WORK TO COMPLETE. Only an exact retyping of all the entries counts as an answer.

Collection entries
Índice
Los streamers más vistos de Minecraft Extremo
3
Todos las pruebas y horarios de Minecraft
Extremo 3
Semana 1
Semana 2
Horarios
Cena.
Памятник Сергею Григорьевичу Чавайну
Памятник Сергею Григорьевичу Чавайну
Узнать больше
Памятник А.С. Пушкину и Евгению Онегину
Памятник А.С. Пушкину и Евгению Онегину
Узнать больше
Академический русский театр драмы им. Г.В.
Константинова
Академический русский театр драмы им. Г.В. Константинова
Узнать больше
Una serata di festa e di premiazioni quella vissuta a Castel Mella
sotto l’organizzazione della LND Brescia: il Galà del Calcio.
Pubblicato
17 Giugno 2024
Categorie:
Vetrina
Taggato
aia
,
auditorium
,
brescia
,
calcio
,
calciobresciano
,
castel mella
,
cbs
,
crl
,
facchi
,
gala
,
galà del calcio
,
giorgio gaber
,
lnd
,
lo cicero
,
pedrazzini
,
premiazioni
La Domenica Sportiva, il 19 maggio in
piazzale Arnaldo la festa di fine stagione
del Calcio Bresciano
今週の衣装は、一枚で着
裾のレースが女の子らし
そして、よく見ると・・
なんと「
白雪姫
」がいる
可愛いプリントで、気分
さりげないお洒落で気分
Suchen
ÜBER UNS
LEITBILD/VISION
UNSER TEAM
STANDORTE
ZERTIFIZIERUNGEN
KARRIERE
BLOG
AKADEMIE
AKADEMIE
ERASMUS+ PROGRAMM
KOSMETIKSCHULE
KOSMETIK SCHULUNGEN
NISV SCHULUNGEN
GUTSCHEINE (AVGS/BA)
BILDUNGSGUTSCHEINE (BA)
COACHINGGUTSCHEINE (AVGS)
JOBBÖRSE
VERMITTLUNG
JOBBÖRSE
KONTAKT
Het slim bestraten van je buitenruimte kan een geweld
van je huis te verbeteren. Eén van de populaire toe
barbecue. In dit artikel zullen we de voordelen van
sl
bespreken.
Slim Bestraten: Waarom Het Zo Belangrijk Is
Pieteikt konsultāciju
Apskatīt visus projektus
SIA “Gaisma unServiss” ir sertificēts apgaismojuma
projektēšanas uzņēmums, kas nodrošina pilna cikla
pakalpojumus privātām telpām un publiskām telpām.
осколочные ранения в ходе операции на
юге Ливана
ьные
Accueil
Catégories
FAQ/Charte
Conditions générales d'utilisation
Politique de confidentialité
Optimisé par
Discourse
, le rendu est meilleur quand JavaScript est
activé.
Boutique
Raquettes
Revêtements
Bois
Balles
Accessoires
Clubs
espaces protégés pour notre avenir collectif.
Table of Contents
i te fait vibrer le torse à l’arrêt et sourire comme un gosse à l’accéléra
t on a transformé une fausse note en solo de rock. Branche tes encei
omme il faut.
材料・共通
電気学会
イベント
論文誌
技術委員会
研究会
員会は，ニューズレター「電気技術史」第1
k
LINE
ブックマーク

ANSWER AREA.
Índice
Los streamers más vistos de Minecraft Extremo
3
Todos las pruebas y horarios de Minecraft
Extremo 3
Semana 1
Semana 2
Horarios
Cena.
Памятник Сергею Григорьевичу Чавайну
Памятник Сергею Григорьевичу Чавайну
Узнать больше
Памятник А.С. Пушкину и Евгению Онегину
Памятник А.С. Пушкину и Евгению Онегину
Узнать больше
Академический русский театр драмы им. Г.В.
Константинова
Академический русский театр драмы им. Г.В. Константинова
Узнать больше
Una serata di festa e di premiazioni quella vissuta a Castel Mella
sotto l’organizzazione della LND Brescia: il Galà del Calcio.
Pubblicato
17 Giugno 2024
Categorie:
Vetrina
Taggato
aia
,
auditorium
,
brescia
,
calcio
,
calciobresciano
,
castel mella
,
cbs
,
crl
,
facchi
,
gala
,
galà del calcio
,
giorgio gaber
,
lnd
,
lo cicero
,
pedrazzini
,
premiazioni
La Domenica Sportiva, il 19 maggio in
piazzale Arnaldo la festa di fine stagione
del Calcio Bresciano
今週の衣装は、一枚で着
裾のレースが女の子らし
そして、よく見ると・・
なんと「
白雪姫
」がいる
可愛いプリントで、気分
さりげないお洒落で気分
Suchen
ÜBER UNS
LEITBILD/VISION
UNSER TEAM
STANDORTE
ZERTIFIZIERUNGEN
KARRIERE
BLOG
AKADEMIE
AKADEMIE
ERASMUS+ PROGRAMM
KOSMETIKSCHULE
KOSMETIK SCHULUNGEN
NISV SCHULUNGEN
GUTSCHEINE (AVGS/BA)
BILDUNGSGUTSCHEINE (BA)
COACHINGGUTSCHEINE (AVGS)
JOBBÖRSE
VERMITTLUNG
JOBBÖRSE
KONTAKT
Het slim bestraten van je buitenruimte kan een geweld
van je huis te verbeteren. Eén van de populaire toe
barbecue. In dit artikel zullen we de voordelen van
sl
bespreken.
Slim Bestraten: Waarom Het Zo Belangrijk Is
Pieteikt konsultāciju
Apskatīt visus projektus
SIA “Gaisma unServiss” ir sertificēts apgaismojuma
projektēšanas uzņēmums, kas nodrošina pilna cikla
pakalpojumus privātām telpām un publiskām telpām.
осколочные ранения в ходе операции на
юге Ливана
ьные
Accueil
Catégories
FAQ/Charte
Conditions générales d'utilisation
Politique de confidentialité
Optimisé par
Discourse
, le rendu est meilleur quand JavaScript est
activé.
Boutique
Raquettes
Revêtements
Bois
Balles
Accessoires
Clubs
espaces protégés pour notre avenir collectif.
Table of Contents
i te fait vibrer le torse à l’arrêt et sourire comme un gosse à l’accéléra
t on a transformé une fausse note en solo de rock. Branche tes encei
omme il faut.
材料・共通
電気学会
イベント
論文誌
技術委員会
研究会
員会は，ニューズレター「電気技術史」第1
k
LINE
ブックマーク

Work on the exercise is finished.